The idea of CPU mining is a noble concept but flawed. Once you get the source code out there, someone will privately figure out how to do it via GPU's faster then on CPU's.
Not necessarily.
There exist numerous tricks and treats that render certain types of hardware relatively inefficient.
It is certainly possible to write a crypto-PoW in a manner that is outright hostile to any modern, and for the immediately foreseeable future, possible, GPU.

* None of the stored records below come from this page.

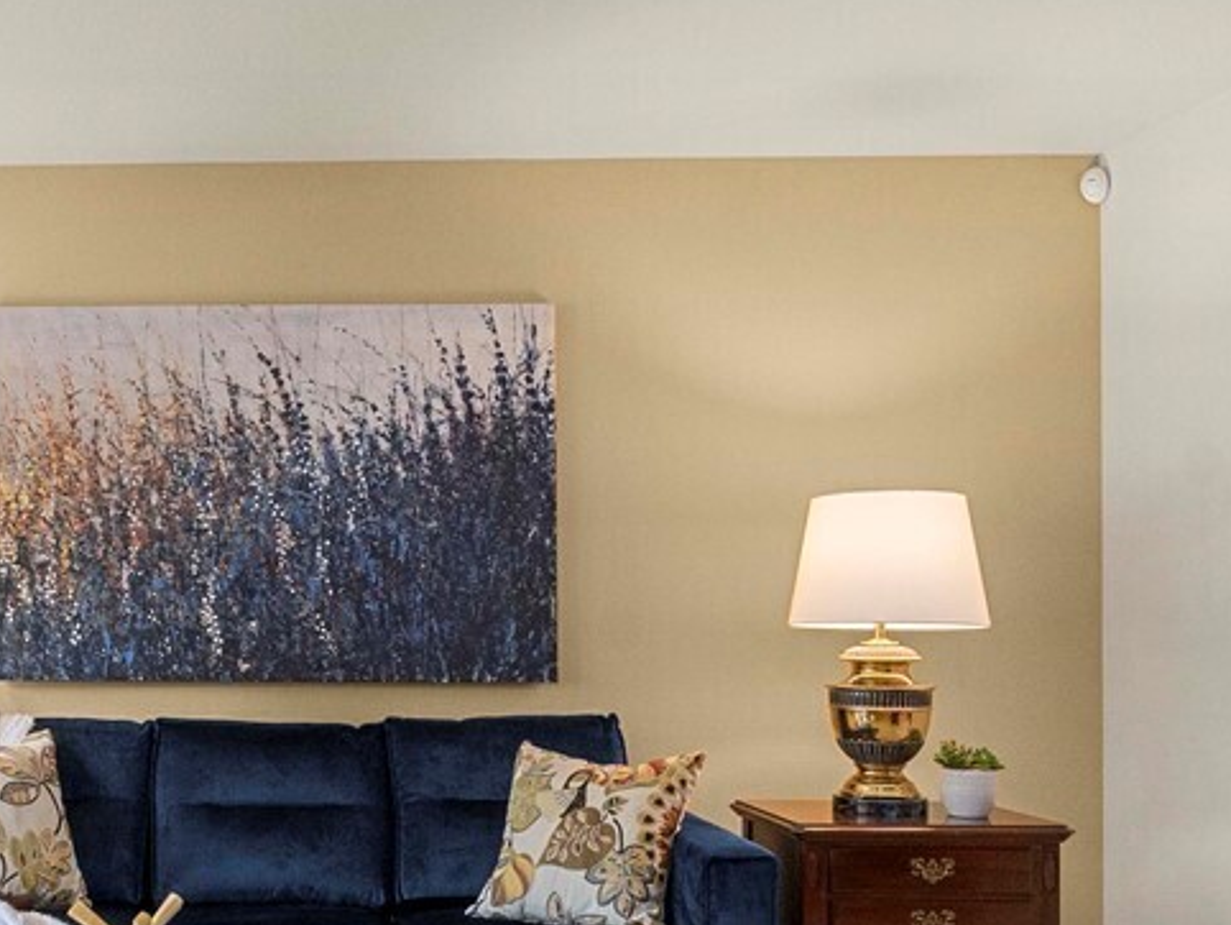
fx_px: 1565
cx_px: 180
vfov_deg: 32.7
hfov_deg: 40.4
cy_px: 594
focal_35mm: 44
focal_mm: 13
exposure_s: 1/20
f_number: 8
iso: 1000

Ok. It may be possible. But possible isn't going to happen in this case. This is simply not a single threaded type of work. So even if a GPU is bad at it, it still will be possible to break it up. Use lots of ram? Ok, so some (or even 3/4's) of the GPU processing units will be idle, but that will still be many times faster then a CPU. Floating point? SC miners will switch to nvidia vs ATI. The profit motive will break this thing.

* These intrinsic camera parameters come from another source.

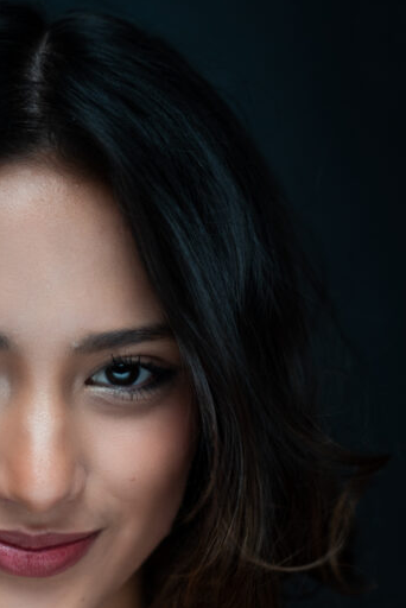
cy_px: 575
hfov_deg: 12.0
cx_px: 53
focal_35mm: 114
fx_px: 1926
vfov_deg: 17.6
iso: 160
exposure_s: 1/200
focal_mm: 57
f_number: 3.2
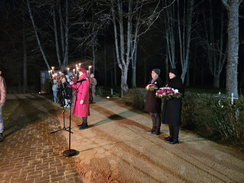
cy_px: 92
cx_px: 122
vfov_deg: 58.9
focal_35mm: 23
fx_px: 162
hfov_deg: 73.9
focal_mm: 6.3
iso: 1600
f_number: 1.7
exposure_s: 1/25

Well, there has been some work (in adjacent fields) on types of cryptographic functions that are hostile to pretty much anything but CPUs and verily complex FPGA designs.
Methinks that making something run way worse on any modern GPU than on CPU is definitely possible, though whether CH will succeed in actually ensuring GPU-hostility is something that has yet to be seen.
Conway's Game of Life is an example. There is a lot of memory access and decision making. Although not a cryptographic hash, it is trivial to do
SHA256(SHA256(header) + CGoL(header))
where CGoL is a certain amount of generations of Conway's Game of Life.